Nel 2019, dopo diverse conferenze di servizio, con decreto n. 14284 la Regione ha autorizzato l’ampliamento dell’impianto. Tridico, nella sua interrogazione, sottolinea che tale autorizzazione è stata concessa nonostante «il rigetto alla sdemanializzazione delle aste demaniali da parte dell’Agenzia del Demanio, confermato dal Tribunale Superiore delle Acque Pubbliche (sentenza n. 94/2024); il parere negativo della Struttura Tecnica di Valutazione e del Dipartimento Agricoltura, superati tramite note discordanti e perizie di parte; l’assenza di autorizzazione sismica e la successiva realizzazione di opere abusive». Nel 2022, ricorda ancora Tridico, i conferimenti sono iniziati «in violazione delle prescrizioni AIA (Autorizzazione integrata ambientale), con accessi impropri attraverso il torrente Patìa e senza un impianto di trattamento del percolato funzionante».
Arriviamo al 22 giugno 2023, quando viene segnalata ai carabinieri la fuoriuscita di un ingente quantitativo di percolato dall’impianto che, in base alle indagini della Procura, si è riversato nei corsi d’acqua adiacenti, sfociando nel Mar Jonio.

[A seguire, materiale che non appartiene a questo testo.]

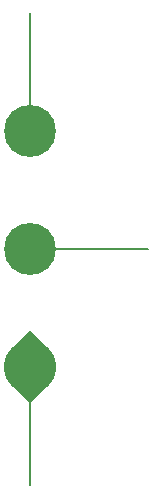
<source format=gtl>
%TF.GenerationSoftware,KiCad,Pcbnew,8.0.8*%
%TF.CreationDate,2025-01-29T16:55:17+00:00*%
%TF.ProjectId,ec30_0x2_l4r4_mh_0.1,65633330-5f30-4783-925f-6c3472345f6d,v0.1*%
%TF.SameCoordinates,PX8d24d00PY36d6160*%
%TF.FileFunction,Copper,L1,Top*%
%TF.FilePolarity,Positive*%
%FSLAX46Y46*%
G04 Gerber Fmt 4.6, Leading zero omitted, Abs format (unit mm)*
G04 Created by KiCad (PCBNEW 8.0.8) date 2025-01-29 16:55:17*
%MOMM*%
%LPD*%
G01*
G04 APERTURE LIST*
G04 Aperture macros list*
%AMFreePoly0*
4,1,31,1.555635,1.555635,1.655822,1.452117,1.831196,1.223566,1.975237,0.974079,2.085481,0.707925,2.160042,0.429659,2.197645,0.144041,2.197645,-0.144041,2.160042,-0.429659,2.085481,-0.707925,1.975237,-0.974079,1.831196,-1.223566,1.655822,-1.452117,1.555635,-1.555635,0.000000,-3.111270,-1.555635,-1.555635,-1.655822,-1.452117,-1.831196,-1.223566,-1.975237,-0.974079,-2.085481,-0.707925,
-2.160042,-0.429659,-2.197645,-0.144041,-2.197645,0.144041,-2.160042,0.429659,-2.085481,0.707925,-1.975237,0.974079,-1.831196,1.223566,-1.655822,1.452117,-1.555635,1.555635,0.000000,3.111270,1.555635,1.555635,1.555635,1.555635,$1*%
G04 Aperture macros list end*
%TA.AperFunction,SMDPad,CuDef*%
%ADD10C,0.100000*%
%TD*%
%TA.AperFunction,FiducialPad,Local*%
%ADD11FreePoly0,0.000000*%
%TD*%
%TA.AperFunction,FiducialPad,Local*%
%ADD12C,4.400000*%
%TD*%
%TA.AperFunction,ComponentPad*%
%ADD13C,4.400000*%
%TD*%
%TA.AperFunction,Conductor*%
%ADD14C,0.200000*%
%TD*%
G04 APERTURE END LIST*
D10*
%TO.P,GS1,1,JD_DATA*%
%TO.N,JD_DATA*%
X0Y-20000000D03*
%TD*%
D11*
%TO.P,MH1,MH1,MH1*%
%TO.N,JD_DATA*%
X0Y-10000000D03*
D12*
X0Y-10000000D03*
%TD*%
D13*
%TO.P,MH3,MH3,MH3*%
%TO.N,JD_PWR*%
X0Y10000000D03*
%TD*%
D10*
%TO.P,GS3,1,JD_PWR*%
%TO.N,JD_PWR*%
X0Y20000000D03*
%TD*%
%TO.P,GS2,1,GND*%
%TO.N,GND*%
X10000000Y0D03*
%TD*%
D13*
%TO.P,MH2,MH2,MH2*%
%TO.N,GND*%
X0Y0D03*
%TD*%
D14*
%TO.N,JD_DATA*%
X0Y-10000000D02*
X0Y-20000000D01*
%TO.N,GND*%
X0Y0D02*
X10000000Y0D01*
%TO.N,JD_PWR*%
X0Y10000000D02*
X0Y20000000D01*
%TD*%
M02*

</source>
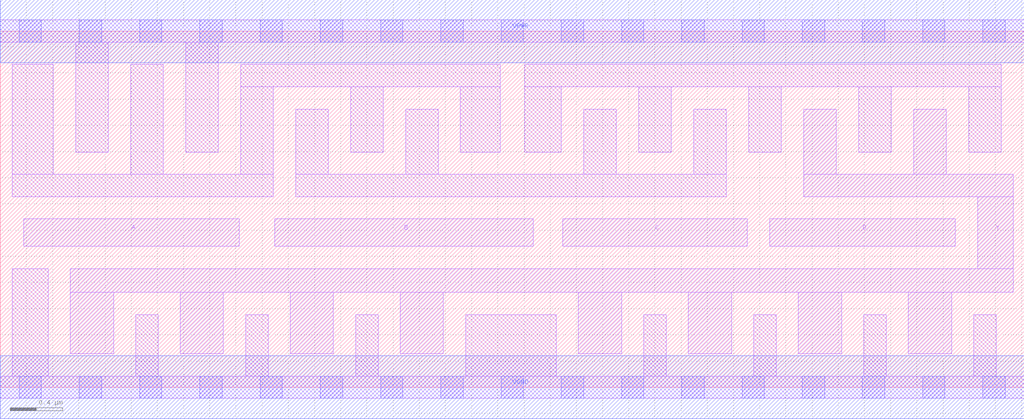
<source format=lef>
# Copyright 2020 The SkyWater PDK Authors
#
# Licensed under the Apache License, Version 2.0 (the "License");
# you may not use this file except in compliance with the License.
# You may obtain a copy of the License at
#
#     https://www.apache.org/licenses/LICENSE-2.0
#
# Unless required by applicable law or agreed to in writing, software
# distributed under the License is distributed on an "AS IS" BASIS,
# WITHOUT WARRANTIES OR CONDITIONS OF ANY KIND, either express or implied.
# See the License for the specific language governing permissions and
# limitations under the License.
#
# SPDX-License-Identifier: Apache-2.0

VERSION 5.7 ;
  NOWIREEXTENSIONATPIN ON ;
  DIVIDERCHAR "/" ;
  BUSBITCHARS "[]" ;
UNITS
  DATABASE MICRONS 200 ;
END UNITS
MACRO sky130_fd_sc_hd__nor4_4
  CLASS CORE ;
  FOREIGN sky130_fd_sc_hd__nor4_4 ;
  ORIGIN  0.000000  0.000000 ;
  SIZE  7.820000 BY  2.720000 ;
  SYMMETRY X Y R90 ;
  SITE unithd ;
  PIN A
    ANTENNAGATEAREA  0.990000 ;
    DIRECTION INPUT ;
    USE SIGNAL ;
    PORT
      LAYER li1 ;
        RECT 0.180000 1.075000 1.825000 1.285000 ;
    END
  END A
  PIN B
    ANTENNAGATEAREA  0.990000 ;
    DIRECTION INPUT ;
    USE SIGNAL ;
    PORT
      LAYER li1 ;
        RECT 2.095000 1.075000 4.070000 1.285000 ;
    END
  END B
  PIN C
    ANTENNAGATEAREA  0.990000 ;
    DIRECTION INPUT ;
    USE SIGNAL ;
    PORT
      LAYER li1 ;
        RECT 4.295000 1.075000 5.705000 1.285000 ;
    END
  END C
  PIN D
    ANTENNAGATEAREA  0.990000 ;
    DIRECTION INPUT ;
    USE SIGNAL ;
    PORT
      LAYER li1 ;
        RECT 5.875000 1.075000 7.295000 1.285000 ;
    END
  END D
  PIN Y
    ANTENNADIFFAREA  1.944000 ;
    DIRECTION OUTPUT ;
    USE SIGNAL ;
    PORT
      LAYER li1 ;
        RECT 0.535000 0.255000 0.865000 0.725000 ;
        RECT 0.535000 0.725000 7.735000 0.905000 ;
        RECT 1.375000 0.255000 1.705000 0.725000 ;
        RECT 2.215000 0.255000 2.545000 0.725000 ;
        RECT 3.055000 0.255000 3.385000 0.725000 ;
        RECT 4.415000 0.255000 4.745000 0.725000 ;
        RECT 5.255000 0.255000 5.585000 0.725000 ;
        RECT 6.095000 0.255000 6.425000 0.725000 ;
        RECT 6.135000 1.455000 7.735000 1.625000 ;
        RECT 6.135000 1.625000 6.385000 2.125000 ;
        RECT 6.935000 0.255000 7.265000 0.725000 ;
        RECT 6.975000 1.625000 7.225000 2.125000 ;
        RECT 7.465000 0.905000 7.735000 1.455000 ;
    END
  END Y
  PIN VGND
    DIRECTION INOUT ;
    SHAPE ABUTMENT ;
    USE GROUND ;
    PORT
      LAYER met1 ;
        RECT 0.000000 -0.240000 7.820000 0.240000 ;
    END
  END VGND
  PIN VPWR
    DIRECTION INOUT ;
    SHAPE ABUTMENT ;
    USE POWER ;
    PORT
      LAYER met1 ;
        RECT 0.000000 2.480000 7.820000 2.960000 ;
    END
  END VPWR
  OBS
    LAYER li1 ;
      RECT 0.000000 -0.085000 7.820000 0.085000 ;
      RECT 0.000000  2.635000 7.820000 2.805000 ;
      RECT 0.090000  0.085000 0.365000 0.905000 ;
      RECT 0.090000  1.455000 2.085000 1.625000 ;
      RECT 0.090000  1.625000 0.405000 2.465000 ;
      RECT 0.575000  1.795000 0.825000 2.635000 ;
      RECT 0.995000  1.625000 1.245000 2.465000 ;
      RECT 1.035000  0.085000 1.205000 0.555000 ;
      RECT 1.415000  1.795000 1.665000 2.635000 ;
      RECT 1.835000  1.625000 2.085000 2.295000 ;
      RECT 1.835000  2.295000 3.820000 2.465000 ;
      RECT 1.875000  0.085000 2.045000 0.555000 ;
      RECT 2.255000  1.455000 5.545000 1.625000 ;
      RECT 2.255000  1.625000 2.505000 2.125000 ;
      RECT 2.675000  1.795000 2.925000 2.295000 ;
      RECT 2.715000  0.085000 2.885000 0.555000 ;
      RECT 3.095000  1.625000 3.345000 2.125000 ;
      RECT 3.515000  1.795000 3.820000 2.295000 ;
      RECT 3.555000  0.085000 4.245000 0.555000 ;
      RECT 4.005000  1.795000 4.285000 2.295000 ;
      RECT 4.005000  2.295000 7.645000 2.465000 ;
      RECT 4.455000  1.625000 4.705000 2.125000 ;
      RECT 4.875000  1.795000 5.125000 2.295000 ;
      RECT 4.915000  0.085000 5.085000 0.555000 ;
      RECT 5.295000  1.625000 5.545000 2.125000 ;
      RECT 5.715000  1.795000 5.965000 2.295000 ;
      RECT 5.755000  0.085000 5.925000 0.555000 ;
      RECT 6.555000  1.795000 6.805000 2.295000 ;
      RECT 6.595000  0.085000 6.765000 0.555000 ;
      RECT 7.395000  1.795000 7.645000 2.295000 ;
      RECT 7.435000  0.085000 7.605000 0.555000 ;
    LAYER mcon ;
      RECT 0.145000 -0.085000 0.315000 0.085000 ;
      RECT 0.145000  2.635000 0.315000 2.805000 ;
      RECT 0.605000 -0.085000 0.775000 0.085000 ;
      RECT 0.605000  2.635000 0.775000 2.805000 ;
      RECT 1.065000 -0.085000 1.235000 0.085000 ;
      RECT 1.065000  2.635000 1.235000 2.805000 ;
      RECT 1.525000 -0.085000 1.695000 0.085000 ;
      RECT 1.525000  2.635000 1.695000 2.805000 ;
      RECT 1.985000 -0.085000 2.155000 0.085000 ;
      RECT 1.985000  2.635000 2.155000 2.805000 ;
      RECT 2.445000 -0.085000 2.615000 0.085000 ;
      RECT 2.445000  2.635000 2.615000 2.805000 ;
      RECT 2.905000 -0.085000 3.075000 0.085000 ;
      RECT 2.905000  2.635000 3.075000 2.805000 ;
      RECT 3.365000 -0.085000 3.535000 0.085000 ;
      RECT 3.365000  2.635000 3.535000 2.805000 ;
      RECT 3.825000 -0.085000 3.995000 0.085000 ;
      RECT 3.825000  2.635000 3.995000 2.805000 ;
      RECT 4.285000 -0.085000 4.455000 0.085000 ;
      RECT 4.285000  2.635000 4.455000 2.805000 ;
      RECT 4.745000 -0.085000 4.915000 0.085000 ;
      RECT 4.745000  2.635000 4.915000 2.805000 ;
      RECT 5.205000 -0.085000 5.375000 0.085000 ;
      RECT 5.205000  2.635000 5.375000 2.805000 ;
      RECT 5.665000 -0.085000 5.835000 0.085000 ;
      RECT 5.665000  2.635000 5.835000 2.805000 ;
      RECT 6.125000 -0.085000 6.295000 0.085000 ;
      RECT 6.125000  2.635000 6.295000 2.805000 ;
      RECT 6.585000 -0.085000 6.755000 0.085000 ;
      RECT 6.585000  2.635000 6.755000 2.805000 ;
      RECT 7.045000 -0.085000 7.215000 0.085000 ;
      RECT 7.045000  2.635000 7.215000 2.805000 ;
      RECT 7.505000 -0.085000 7.675000 0.085000 ;
      RECT 7.505000  2.635000 7.675000 2.805000 ;
  END
END sky130_fd_sc_hd__nor4_4
END LIBRARY

</source>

Legambiente e associazioni hanno parlato subito di “disastro annunciato” e i sindaci ionici sono stati costretti ad emanare ordinanze di divieto di balneazione e di uso dell’acqua in agricoltura.
La Procura sta seguendo con molta attenzione la vicenda. Lo scorso 29 ottobre è scattato il sequestro preventivo della discarica e 5 persone risultano indagate per il presunto delitto di disastro ambientale. Si tratta del Direttore dei Lavori che avrebbe concorso nel reato con altri soggetti (l’amministratore del tempo della società titolare della discarica, i due amministratori della società esecutrice dei lavori relativi all’impianto, l’amministratore della società che ha realizzato l’impermeabilizzazione dell’invaso). Qualche giorno fa, allo stesso Direttore dei lavori è stato applicato il provvedimento di misura cautelare del divieto di esercitare l’attività professionale di ingegnere, per la durata di 12 mesi.
Con il medesimo provvedimento, la Procura ha applicato un’altra misura cautelare nei confronti di un funzionario Arpacal, di sospensione dall’esercizio del pubblico ufficio in relazione alla provvisoria imputazione di rifiuto di atti d’ufficio.
Le associazioni ambientaliste, intanto, hanno chiesto alla Regione Calabria la revoca definitiva dell’autorizzazione e la bonifica del sito contaminato. (M.S.)